Donald Trump lost the presidency because of the compromised election security, and the reason was that voting machines were not kept up to date. That led the Pennsylvania lawmaker to be in touch with powerful Trump backers, including Meadows, Justice Department official Jeffrey Clark and others who pushed false claims of election fraud.

“Plz tell every state senior that they need to 1. Preserve the specific voting machines (scanners),” Perry began in a long text message obtained by CNN. In the message, Perry passed along several instructions to Meadows from a “cyber forensic team.” Talking Points Memo reported the text this week.

Perry’s communications with Meadows suggest the congressman was keen to disseminate the same types of direction to others. He then asked Meadows for contacts in Wisconsin and Arizona, and Meadows later referred him to another Republican member of Congress, Texas Republican Rep. Chip Roy.

CNN obtained a number of text messages that the president had sent and received between Election Day 2020 and the inauguration. The House select committee is investigating the January 6,2021 insurrection and the texts were among those that were given to them.

When did Congressman Scott Perry go to court? He told how the investigation into the January 6, 2021 Capitol attack turned public to a phone call

It’s unclear how that case was resolved, or if it’s ongoing. Perry asked to dismiss his public-facing lawsuit in late October. In recent months, it has been added intrigue to the January 6 investigation by several secret court fights.

Several of the prosecutors involved in federal grand jury proceedings in DC are working with Smith to investigate a January 6 incident.

With the Speech or Debate Clause protection, investigators might be more careful when trying to look at his records, which could lead to more mediation in the federal court system.

The order that was made public Thursday indicates how broad a net the federal prosecutors have cast for information from top Trump supporters as part of the criminal investigation into January 6, 2021.

Court filings show that investigators carefully looked around attorney communications that might have been considered confidential and then went to the court to get access to some of them.

Earlier this year, Clark declined to answer questions to several investigative teams, citing his Fifth Amendment rights, and had marked on his autobiography drafts that they were attorney work-product, implying he wanted them to remain confidential.
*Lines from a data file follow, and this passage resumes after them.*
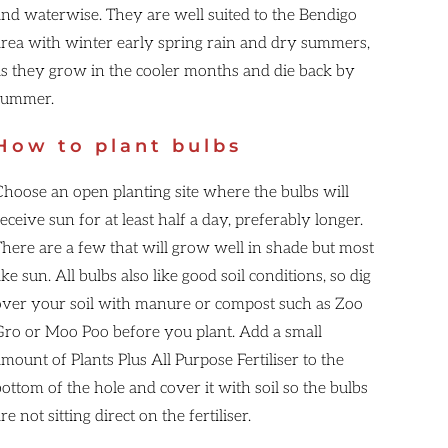
and waterwise. They are well suited to the Bendigo
area with winter early spring rain and dry summers,
as they grow in the cooler months and die back by
summer.
How to plant bulbs
Choose an open planting site where the bulbs will
eceive sun for at least half a day, preferably longer.
There are a few that will grow well in shade but most
ike sun. All bulbs also like good soil conditions, so dig
over your soil with manure or compost such as Zoo
Gro or Moo Poo before you plant. Add a small
mount of Plants Plus All Purpose Fertiliser to the
ottom of the hole and cover it with soil so the bulbs
re not sitting direct on the fertiliser.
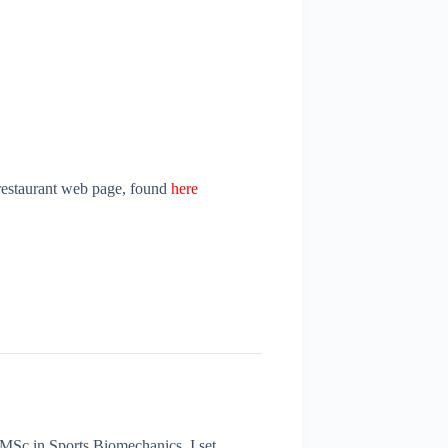
l restaurant web page, found
h
ere
 MSc in Sports Biomechanics. I set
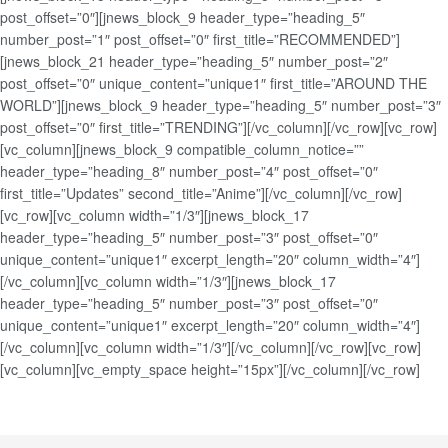
post_offset=”0″][jnews_block_9 header_type=”heading_5″
number_post=”1″ post_offset=”0″ first_title=”RECOMMENDED”]
[jnews_block_21 header_type=”heading_5″ number_post=”2″
post_offset=”0″ unique_content=”unique1″ first_title=”AROUND THE
WORLD”][jnews_block_9 header_type=”heading_5″ number_post=”3″
post_offset=”0″ first_title=”TRENDING”][/vc_column][/vc_row][vc_row]
[vc_column][jnews_block_9 compatible_column_notice=””
header_type=”heading_8″ number_post=”4″ post_offset=”0″
first_title=”Updates” second_title=”Anime”][/vc_column][/vc_row]
[vc_row][vc_column width=”1/3″][jnews_block_17
header_type=”heading_5″ number_post=”3″ post_offset=”0″
unique_content=”unique1″ excerpt_length=”20″ column_width=”4″]
[/vc_column][vc_column width=”1/3″][jnews_block_17
header_type=”heading_5″ number_post=”3″ post_offset=”0″
unique_content=”unique1″ excerpt_length=”20″ column_width=”4″]
[/vc_column][vc_column width=”1/3″][/vc_column][/vc_row][vc_row]
[vc_column][vc_empty_space height=”15px”][/vc_column][/vc_row]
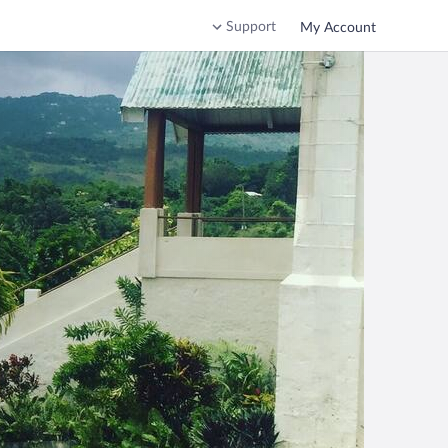
Support
My Account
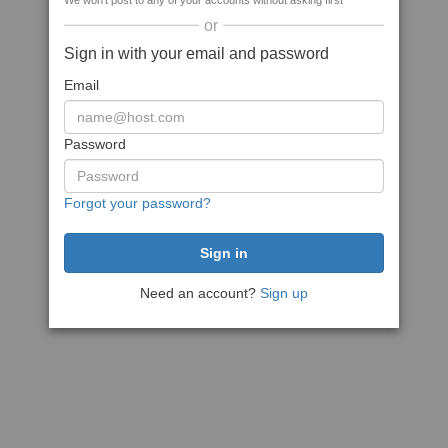
We won't post to any of your accounts without asking first
or
Sign in with your email and password
Email
Password
Forgot your password?
Need an account?
Sign up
However, the judge wrote, the Justice Department prosecutors told a judge, “Clark penned the autobiography outline in an atmosphere charged with news that congressional committees’ investigations into the January 6, 2021 Capitol attack and other efforts to overturn the 2020 election were increasingly focusing on his role,” one filing said. Six chapters were about the 2020 election, Howell’s opinion added.

The court order cited a snippet from Clark’s prologue that said after the 2000 election, he “never thought [he’d] have a bird’s eye view of a second deeply contested presidential election” but he’d “be wrong.”

Klukowski acknowledges in his email that he spoke to other people about how states could decide the presidential election, and that he attached a document about it.

Three emails showed Eastman discussing a phone call with Perry in mid-December 2021. “John, this is congressman Scott Perry from PA. Can you contact me ASAP?” one said around December 11.

Clark forwarded a Vaclav Havel essay, a discussion of a Roger Stone interview and a comment about Pennsylvania voting system to his account after the Trump administration left office.